• _EXTRACTED ENTRIES_:

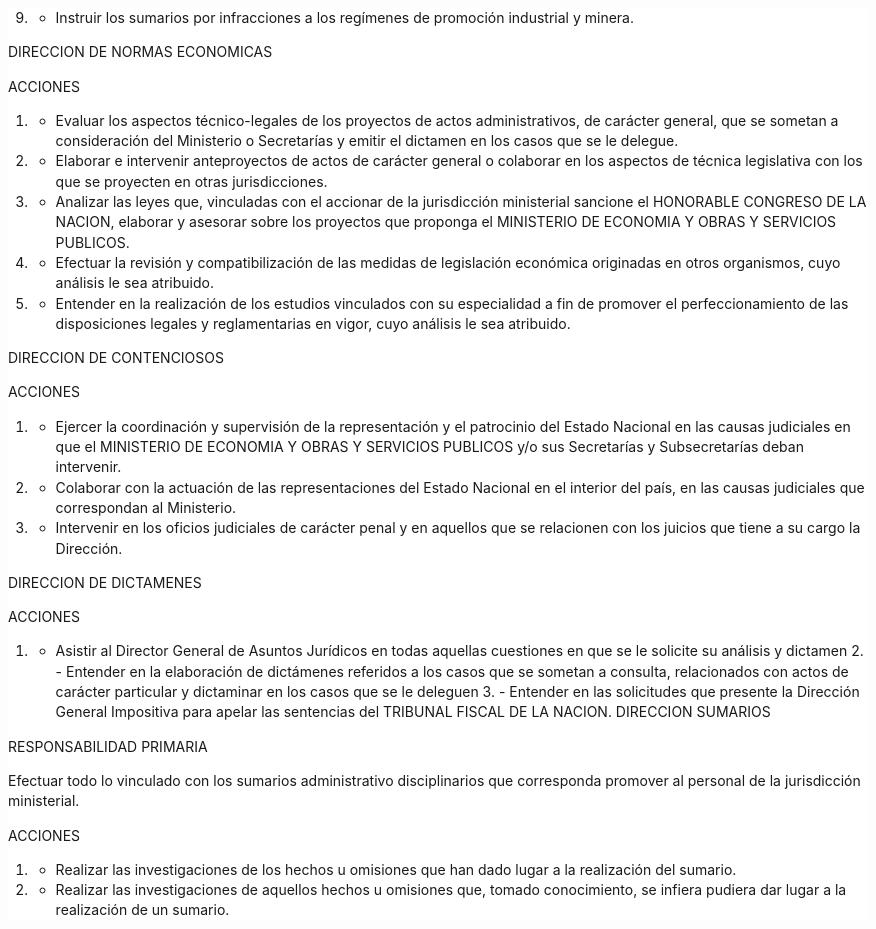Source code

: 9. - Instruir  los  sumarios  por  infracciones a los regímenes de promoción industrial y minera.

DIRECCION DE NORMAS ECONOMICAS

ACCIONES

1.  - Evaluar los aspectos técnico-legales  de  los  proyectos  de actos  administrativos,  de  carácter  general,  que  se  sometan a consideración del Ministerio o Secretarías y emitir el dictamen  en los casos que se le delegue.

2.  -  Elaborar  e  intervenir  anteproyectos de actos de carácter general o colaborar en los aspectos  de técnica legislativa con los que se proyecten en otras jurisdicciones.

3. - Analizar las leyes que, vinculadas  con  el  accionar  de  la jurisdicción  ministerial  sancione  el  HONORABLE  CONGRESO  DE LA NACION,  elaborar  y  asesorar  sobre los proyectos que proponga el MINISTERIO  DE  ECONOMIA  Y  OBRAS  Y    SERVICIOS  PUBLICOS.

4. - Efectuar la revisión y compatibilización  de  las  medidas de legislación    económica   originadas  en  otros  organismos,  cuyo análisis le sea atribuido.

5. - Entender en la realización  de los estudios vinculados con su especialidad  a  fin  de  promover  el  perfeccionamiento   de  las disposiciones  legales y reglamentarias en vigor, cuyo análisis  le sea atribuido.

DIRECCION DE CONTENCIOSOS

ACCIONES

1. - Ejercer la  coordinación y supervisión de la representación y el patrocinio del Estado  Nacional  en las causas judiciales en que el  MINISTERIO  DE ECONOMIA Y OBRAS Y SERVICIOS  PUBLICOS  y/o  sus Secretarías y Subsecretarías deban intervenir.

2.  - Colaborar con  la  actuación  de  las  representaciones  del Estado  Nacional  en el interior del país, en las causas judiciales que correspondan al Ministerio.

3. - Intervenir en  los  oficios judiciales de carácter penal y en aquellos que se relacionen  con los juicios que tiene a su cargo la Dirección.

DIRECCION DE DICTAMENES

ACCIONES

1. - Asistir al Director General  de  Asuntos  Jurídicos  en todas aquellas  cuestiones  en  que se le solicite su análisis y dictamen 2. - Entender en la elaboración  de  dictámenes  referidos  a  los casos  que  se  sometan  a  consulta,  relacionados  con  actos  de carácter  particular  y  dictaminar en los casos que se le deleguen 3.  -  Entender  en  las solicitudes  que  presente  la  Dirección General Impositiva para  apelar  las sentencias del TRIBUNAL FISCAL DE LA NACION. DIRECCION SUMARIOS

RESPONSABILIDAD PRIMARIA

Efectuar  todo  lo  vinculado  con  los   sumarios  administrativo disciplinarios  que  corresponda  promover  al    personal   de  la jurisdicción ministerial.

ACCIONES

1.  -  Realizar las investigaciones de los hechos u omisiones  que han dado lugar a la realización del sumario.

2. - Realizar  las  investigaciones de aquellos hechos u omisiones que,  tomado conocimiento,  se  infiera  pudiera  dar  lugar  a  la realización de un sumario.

• _REQUIREMENT_:
If a record holds a picture, skip the picture and write out everything else exactly.

• _TASK OUTPUT_:
Source code

: 9. - Instruir  los  sumarios  por  infracciones a los regímenes de promoción industrial y minera.

DIRECCION DE NORMAS ECONOMICAS

ACCIONES

1.  - Evaluar los aspectos técnico-legales  de  los  proyectos  de actos  administrativos,  de  carácter  general,  que  se  sometan a consideración del Ministerio o Secretarías y emitir el dictamen  en los casos que se le delegue.

2.  -  Elaborar  e  intervenir  anteproyectos de actos de carácter general o colaborar en los aspectos  de técnica legislativa con los que se proyecten en otras jurisdicciones.

3. - Analizar las leyes que, vinculadas  con  el  accionar  de  la jurisdicción  ministerial  sancione  el  HONORABLE  CONGRESO  DE LA NACION,  elaborar  y  asesorar  sobre los proyectos que proponga el MINISTERIO  DE  ECONOMIA  Y  OBRAS  Y    SERVICIOS  PUBLICOS.

4. - Efectuar la revisión y compatibilización  de  las  medidas de legislación    económica   originadas  en  otros  organismos,  cuyo análisis le sea atribuido.

5. - Entender en la realización  de los estudios vinculados con su especialidad  a  fin  de  promover  el  perfeccionamiento   de  las disposiciones  legales y reglamentarias en vigor, cuyo análisis  le sea atribuido.

DIRECCION DE CONTENCIOSOS

ACCIONES

1. - Ejercer la  coordinación y supervisión de la representación y el patrocinio del Estado  Nacional  en las causas judiciales en que el  MINISTERIO  DE ECONOMIA Y OBRAS Y SERVICIOS  PUBLICOS  y/o  sus Secretarías y Subsecretarías deban intervenir.

2.  - Colaborar con  la  actuación  de  las  representaciones  del Estado  Nacional  en el interior del país, en las causas judiciales que correspondan al Ministerio.

3. - Intervenir en  los  oficios judiciales de carácter penal y en aquellos que se relacionen  con los juicios que tiene a su cargo la Dirección.

DIRECCION DE DICTAMENES

ACCIONES

1. - Asistir al Director General  de  Asuntos  Jurídicos  en todas aquellas  cuestiones  en  que se le solicite su análisis y dictamen 2. - Entender en la elaboración  de  dictámenes  referidos  a  los casos  que  se  sometan  a  consulta,  relacionados  con  actos  de carácter  particular  y  dictaminar en los casos que se le deleguen 3.  -  Entender  en  las solicitudes  que  presente  la  Dirección General Impositiva para  apelar  las sentencias del TRIBUNAL FISCAL DE LA NACION. DIRECCION SUMARIOS

RESPONSABILIDAD PRIMARIA

Efectuar  todo  lo  vinculado  con  los   sumarios  administrativo disciplinarios  que  corresponda  promover  al    personal   de  la jurisdicción ministerial.

ACCIONES

1.  -  Realizar las investigaciones de los hechos u omisiones  que han dado lugar a la realización del sumario.

2. - Realizar  las  investigaciones de aquellos hechos u omisiones que,  tomado conocimiento,  se  infiera  pudiera  dar  lugar  a  la realización de un sumario.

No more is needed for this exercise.